Wendy Ogbourne recalls the tempting delights of a chocolate shop.

I’ve just been reading a lovely book by Joanne Harris called ‘Chocolat’. It’s about a French woman who beguiles everyone she meets with the wonderful chocolates she makes and sells in her shop. As I read it, suddenly I was 10 years old, surrounded by the sights and smells of chocolate, buying langues-de-chat in a little shop in Canterbury in England.

My family came from Kent, but had moved away after the War and I grew up in Wiltshire. Every summer, my parents loaded up the Ford Prefect with everything but the kitchen sink, and we embarked on the seemingly endless trip across the country for a pilgrimage back to our native county. We hired a cabin on the beach, which became our home for the next month and the hub of a whirl of visitors. And from there, we revisited all the familiar and loved sites that we knew so well.

At that young age, I’m afraid the venerable age and historic significance of Canterbury was lost on me. But when we entered the front door of the cathedral and wandered up and down the isles, staring at the stained glass windows and the tombs of long-dead saints and dignitaries, and I watched the flickering candles and smelled the musty scent of old hassocks and hymn books and wooden pews, I couldn’t help a feeling of awe and humility, though I was unable to put a name or understanding to the feeling. When we went outside again and down to the crypt, we were told by the guide yet again the story of Thomas a Becket, how he was murdered by Henry’s knights, and how his ghost has been seen wandering among the stone pillars and walkways. I never saw the ghost, but I left with a shiver up my spine and an icy chill, which defied even the warmth of a summer’s day.

Then we would drive through the Westgate Towers, one of the still remaining parts of the old city wall. The main street of the town still passes between them, though I’m told that cars are now banned. If you look up, you can see the portcullis which would be lowered to prevent all but the favoured from entering the world inside. We loved to climb up inside the two towers, one on each side of the gate. The staircases were narrow and wound up in a corkscrew to the top of the towers, where they opened out into a larger room.

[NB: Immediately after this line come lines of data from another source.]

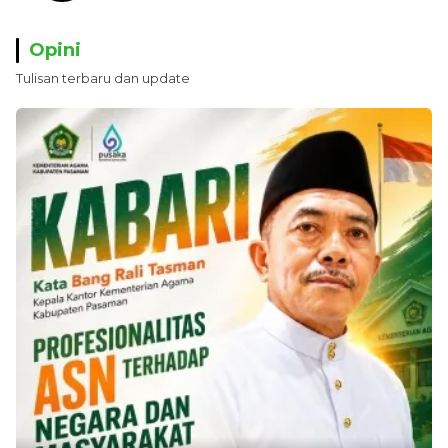
Opini
Tulisan terbaru dan update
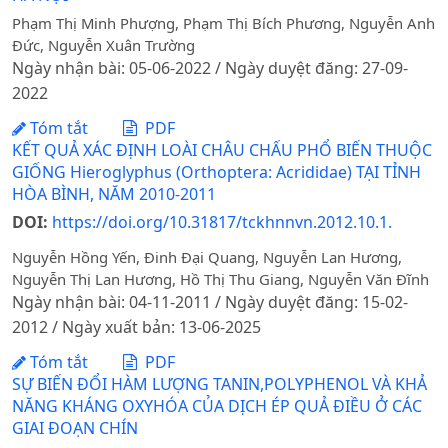
Phạm Thị Minh Phượng, Phạm Thị Bích Phương, Nguyễn Anh
Đức, Nguyễn Xuân Trường
Ngày nhận bài: 05-06-2022 / Ngày duyệt đăng: 27-09-
2022
Tóm tắt
PDF
KẾT QUẢ XÁC ĐỊNH LOÀI CHÂU CHẤU PHỔ BIẾN THUỘC
GIỐNG Hieroglyphus (Orthoptera: Acrididae) TẠI TỈNH
HÒA BÌNH, NĂM 2010-2011
DOI:
https://doi.org/10.31817/tckhnnvn.2012.10.1.
Nguyễn Hồng Yến, Đinh Đại Quang, Nguyễn Lan Hương,
Nguyễn Thị Lan Hương, Hồ Thị Thu Giang, Nguyễn Văn Đĩnh
Ngày nhận bài: 04-11-2011 / Ngày duyệt đăng: 15-02-
2012 / Ngày xuất bản: 13-06-2025
Tóm tắt
PDF
SỰ BIẾN ĐỔI HÀM LƯỢNG TANIN,POLYPHENOL VÀ KHẢ
NĂNG KHÁNG OXYHÓA CỦA DỊCH ÉP QUẢ ĐIỀU Ở CÁC
GIAI ĐOẠN CHÍN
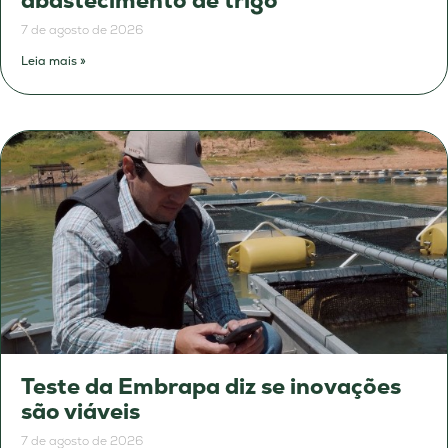
abastecimento de trigo
7 de agosto de 2026
Leia mais »
Teste da Embrapa diz se inovações
são viáveis
7 de agosto de 2026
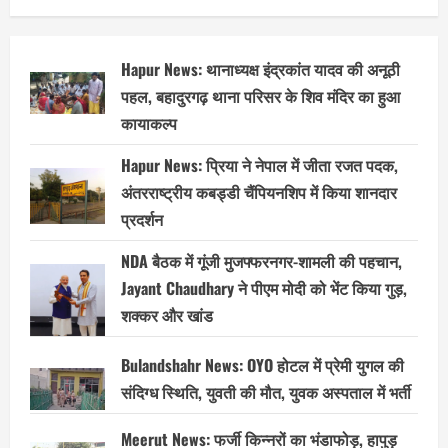
Hapur News: थानाध्यक्ष इंद्रकांत यादव की अनूठी
पहल, बहादुरगढ़ थाना परिसर के शिव मंदिर का हुआ
कायाकल्प
Hapur News: प्रिया ने नेपाल में जीता रजत पदक,
अंतरराष्ट्रीय कबड्डी चैंपियनशिप में किया शानदार
प्रदर्शन
NDA बैठक में गूंजी मुजफ्फरनगर-शामली की पहचान,
Jayant Chaudhary ने पीएम मोदी को भेंट किया गुड़,
शक्कर और खांड
Bulandshahr News: OYO होटल में प्रेमी युगल की
संदिग्ध स्थिति, युवती की मौत, युवक अस्पताल में भर्ती
Meerut News: फर्जी किन्नरों का भंडाफोड़, हापुड़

The walls were lined with tapestries and there were suits of armour and other exhibits in glass cases. I guess the guards would sit there, waiting to challenge anyone who asked for admittance, either to raise the heavy gates, or pour boiling oil or some such on their heads as a deterrent. Peering over the battlements round the edge, we imagined doing just that as we watched the cars pass below.

Walking up the main street was really a trip into the past, if you ignored the tooting car horns and puffs of exhaust fumes. The narrow street was lined on both sides with what looked like the original stone houses, though no doubt they had retained the facades while modernising the insides. Some had been converted into small boutique shops. About half way along, a small stream ran under the road and we stopped to peer through the railings at the weedy water below. I think it’s the River Stour. We could see the Ducking Stool, used in the trials of witches. It had a horrible fascination for us.

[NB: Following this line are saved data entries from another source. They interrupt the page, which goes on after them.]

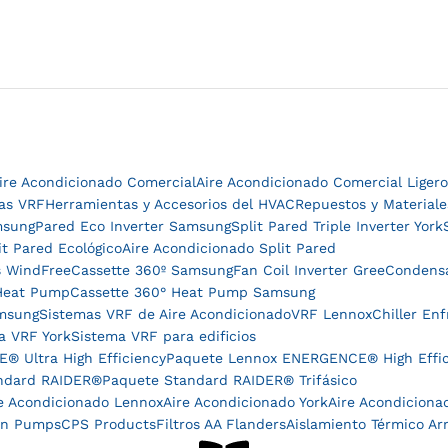
ire Acondicionado Comercial
Aire Acondicionado Comercial Ligero
as VRF
Herramientas y Accesorios del HVAC
Repuestos y Material
msung
Pared Eco Inverter Samsung
Split Pared Triple Inverter York
it Pared Ecológico
Aire Acondicionado Split Pared
s WindFree
Cassette 360º Samsung
Fan Coil Inverter Gree
Condens
Heat Pump
Cassette 360° Heat Pump Samsung
msung
Sistemas VRF de Aire Acondicionado
VRF Lennox
Chiller Enf
a VRF York
Sistema VRF para edificios
 Ultra High Efficiency
Paquete Lennox ENERGENCE® High Effic
ndard RAIDER®
Paquete Standard RAIDER® Trifásico
e Acondicionado Lennox
Aire Acondicionado York
Aire Acondiciona
en Pumps
CPS Products
Filtros AA Flanders
Aislamiento Térmico Ar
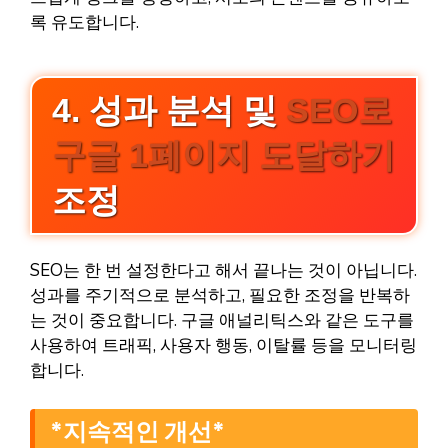
록 유도합니다.
4. 성과 분석 및
SEO로
구글 1페이지 도달하기
조정
SEO는 한 번 설정한다고 해서 끝나는 것이 아닙니다.
성과를 주기적으로 분석하고, 필요한 조정을 반복하
는 것이 중요합니다. 구글 애널리틱스와 같은 도구를
사용하여 트래픽, 사용자 행동, 이탈률 등을 모니터링
합니다.
*지속적인 개선*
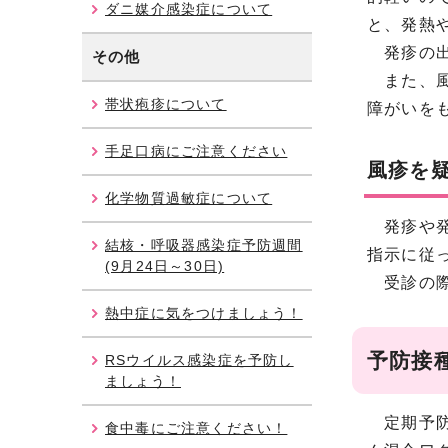
ダニ媒介感染症について
と、発熱
発疹の出
その他
また、風
帯状疱疹について
障がいを
手足口病にご注意ください
風疹を
化学物質過敏症について
発疹や発
結核・呼吸器感染症予防週間
指示に従
(9月24日～30日)
受診の際
熱中症に気をつけましょう！
予防接
RSウイルス感染症を予防し
ましょう！
定期予防
食中毒にご注意ください！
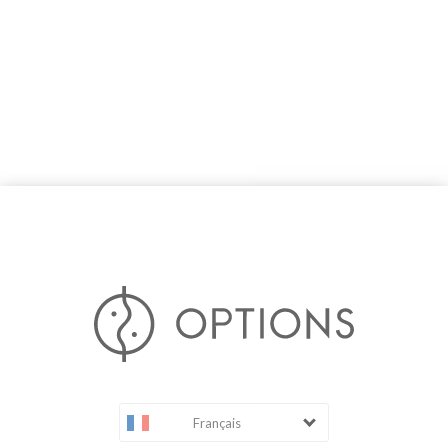
Français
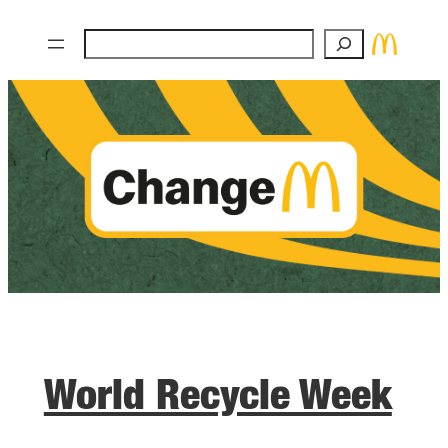
Zum
Suchen
Inhalt
springen
World Recycle Week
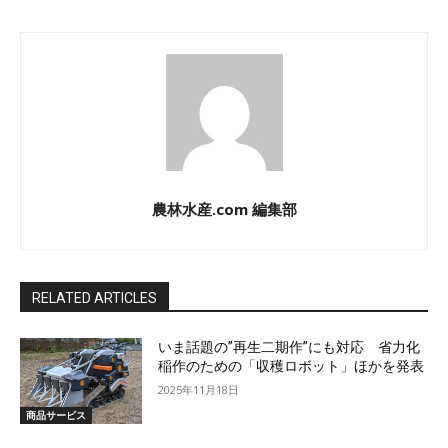
農林水産.com 編集部
RELATED ARTICLES
いま話題の”再生二期作”にも対応 省力化
稲作のための「収穫ロボット」ほかを発表
2025年11月18日
商品サービス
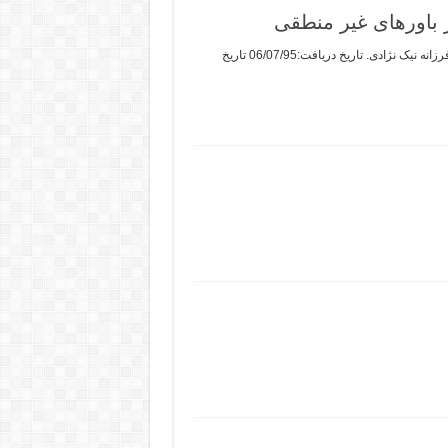
ر باورهای غیر منطقی
عنوان: بررسی اثربخشی گروهی” تقویت من بالغ “بر مبنای نظریه تحلیل رفتار متقابل بر تغییر باورهای غیر منطقی نویسنده:خاطره آزاد میلاجردی، فرزانه نیک نژادی. تاریخ دریافت:06/07/95 تاریخ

But here we come to the chocolate part. Just over the bridge, we passed the open doorway of a little shop—at least, we never did pass it, because from inside the most delicious smells wafted forth. The doorway was narrow and low and the adults had to bend their heads to get inside. The interior was filled with tables and shelves, racks and cabinets, all filled with every sort of chocolate you could imagine. Dark and light, truffles, fudges, caramels, fruit creams, liqueurs, rum balls, nut swirls—my eyes goggled and my mouth watered. But my favourite of all was the langues-de-chat, cats’ tongues—little flat slivers of chocolate, with cats’ faces at each end. I loved them, and was always allowed a special bag of my own.

Chocolate, just the smell—isn’t it amazing how these remembered scents have such a power to send you back in time?